Deacon stopped massaging Crick’s calf. “You got cell reception?” he asked, and Crick struggled for his phone from his back pocket.
“I’ll push back the plane ticket and make a hotel reservation if you talk to Kimmy and Missy,” he said decidedly.
Crick gaped at him. “What?”
“Private time, Carrick James. Don’t you… you know. Want some? Just us?”
Crick’s mouth dropped open and his eyes widened comically. “Oh my God!”
“What?” Oh no. Was Deacon being a bad father? A bad friend? Irresponsible? They had kids from Promise House working with the horses–would that be too much to ask Shane and Mickey? “Nevermi–“
“Deacon Parrish Winters, don’t you dare walk that back!” Crick said urgently. “No–no. I think that’s a great idea! I’m dying for some private time with you in a hotel room. Room service?
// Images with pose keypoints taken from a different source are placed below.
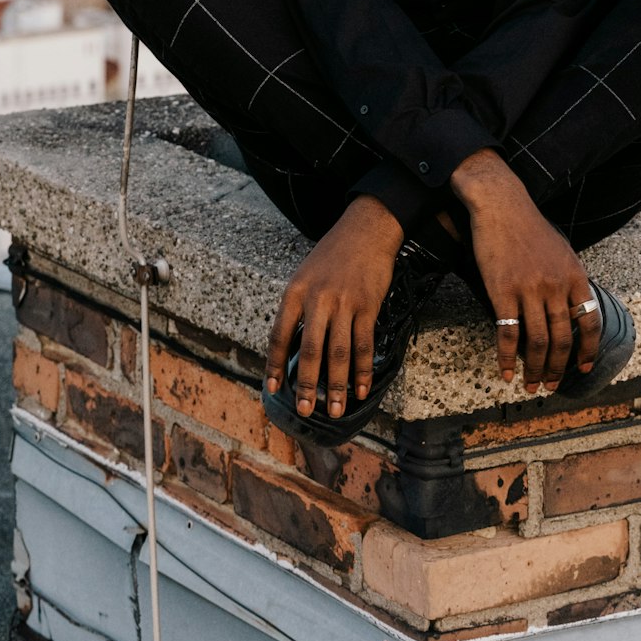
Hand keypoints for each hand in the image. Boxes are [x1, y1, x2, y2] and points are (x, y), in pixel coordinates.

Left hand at [264, 196, 402, 419]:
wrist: (366, 230)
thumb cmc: (333, 254)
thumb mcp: (305, 275)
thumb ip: (299, 308)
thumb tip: (295, 347)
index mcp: (295, 291)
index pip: (279, 335)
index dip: (275, 364)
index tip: (272, 388)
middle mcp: (318, 298)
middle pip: (310, 350)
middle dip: (307, 385)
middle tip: (305, 410)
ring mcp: (345, 303)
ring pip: (339, 352)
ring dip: (338, 386)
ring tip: (336, 410)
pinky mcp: (368, 306)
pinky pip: (364, 344)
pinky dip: (363, 370)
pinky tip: (362, 389)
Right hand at [451, 149, 600, 391]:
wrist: (501, 205)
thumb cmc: (530, 226)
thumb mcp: (562, 250)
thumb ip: (569, 280)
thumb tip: (574, 307)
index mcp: (574, 276)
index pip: (589, 322)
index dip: (588, 350)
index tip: (584, 369)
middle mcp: (555, 286)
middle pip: (561, 339)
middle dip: (558, 368)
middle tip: (551, 385)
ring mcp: (529, 289)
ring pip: (536, 342)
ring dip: (534, 369)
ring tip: (531, 385)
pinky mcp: (502, 291)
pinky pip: (508, 333)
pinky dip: (507, 358)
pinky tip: (506, 372)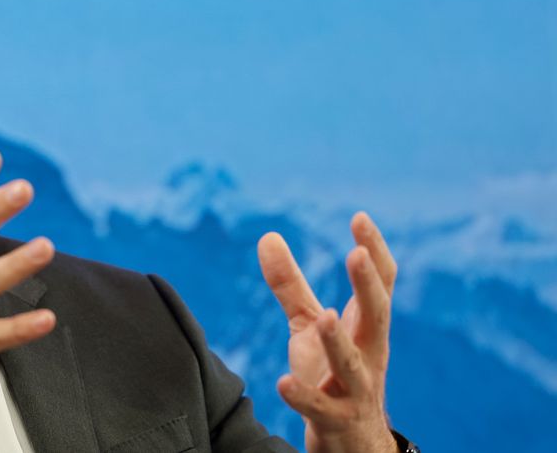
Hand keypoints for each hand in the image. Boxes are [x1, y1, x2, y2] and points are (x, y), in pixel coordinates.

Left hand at [257, 212, 398, 452]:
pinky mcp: (334, 420)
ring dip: (340, 343)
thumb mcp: (309, 326)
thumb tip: (267, 235)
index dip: (373, 251)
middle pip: (377, 317)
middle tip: (356, 255)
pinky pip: (320, 410)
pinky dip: (304, 397)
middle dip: (368, 286)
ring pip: (353, 366)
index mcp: (365, 328)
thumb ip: (290, 285)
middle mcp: (369, 355)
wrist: (351, 442)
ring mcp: (355, 389)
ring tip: (326, 316)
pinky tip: (283, 383)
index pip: (381, 284)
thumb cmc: (332, 375)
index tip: (359, 217)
Can we get room service?”
Deacon had to smile. Crick did most of the cooking back at home–having someone else make and serve him food must have sounded like heaven. “Yeah. We can get room service. So you want to try?”
Crick leaned his head back against the glass and just smiled, his narrow face looking youthful and sunshiny and all the things Deacon had loved about Crick from their very first meeting, when Crick had been just a boy, watching Deacon work out his horse. “It sounds like the most wonderful idea in the world.” He shivered, apparently excited about the idea.
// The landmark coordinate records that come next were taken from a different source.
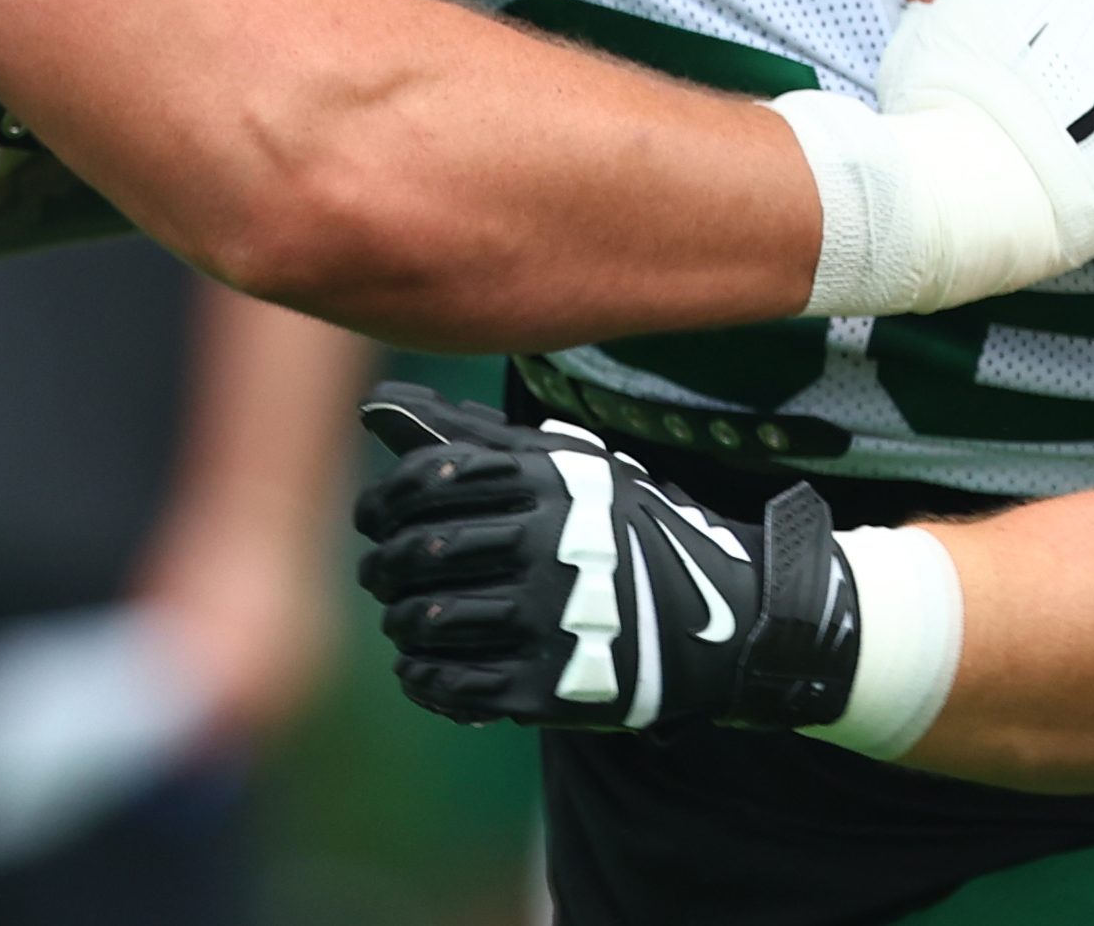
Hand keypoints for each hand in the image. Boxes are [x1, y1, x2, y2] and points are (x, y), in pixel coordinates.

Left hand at [353, 382, 856, 732]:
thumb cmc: (622, 528)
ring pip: (428, 621)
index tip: (374, 520)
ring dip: (401, 623)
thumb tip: (376, 408)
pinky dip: (423, 678)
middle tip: (381, 575)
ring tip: (406, 620)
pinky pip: (453, 684)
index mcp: (547, 482)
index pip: (426, 484)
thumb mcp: (564, 465)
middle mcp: (547, 544)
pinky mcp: (552, 685)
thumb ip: (469, 437)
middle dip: (383, 568)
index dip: (381, 505)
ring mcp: (550, 618)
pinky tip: (424, 667)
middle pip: (418, 554)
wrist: (719, 617)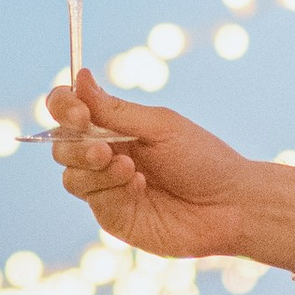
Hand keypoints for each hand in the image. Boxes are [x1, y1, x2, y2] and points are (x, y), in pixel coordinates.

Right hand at [43, 75, 275, 263]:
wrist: (232, 205)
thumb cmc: (204, 159)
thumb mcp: (160, 126)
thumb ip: (116, 110)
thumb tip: (81, 77)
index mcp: (116, 127)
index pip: (69, 111)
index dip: (62, 107)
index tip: (78, 112)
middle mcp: (106, 156)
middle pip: (61, 146)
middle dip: (75, 145)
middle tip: (104, 149)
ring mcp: (108, 189)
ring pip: (71, 176)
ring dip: (94, 169)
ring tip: (130, 168)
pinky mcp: (115, 217)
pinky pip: (93, 201)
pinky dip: (112, 189)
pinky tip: (140, 187)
Deacon smiled, warmed by his enthusiasm. “Okay–so, phones out–“
“Can we do two days?” Crick asked wistfully. “Please?”
Deacon placed his hand on Crick’s arch, pushing a little so the stretch wouldn’t end. “Sure,” he said. He’d never been able to refuse Crick anything.
“Good. I’ll hand you the phone when J.D.’s on. He’ll want to talk to Deek-Deek.”
Sure he would. J.D. was three now, but Deacon reckoned he’d be J.D.’s Deek-Deek for possibly the rest of his life.
Before he looked up the number to change his tickets and book the hotel room, he took a gander outside the car. The snakes were still migrating, making their focused, wiggling way across the road. Deacon would never love snakes–but he had to admit, he Crick had time together, private time, because they’d decided to cross the road.
It could be the one time in his life he was grateful for snakes.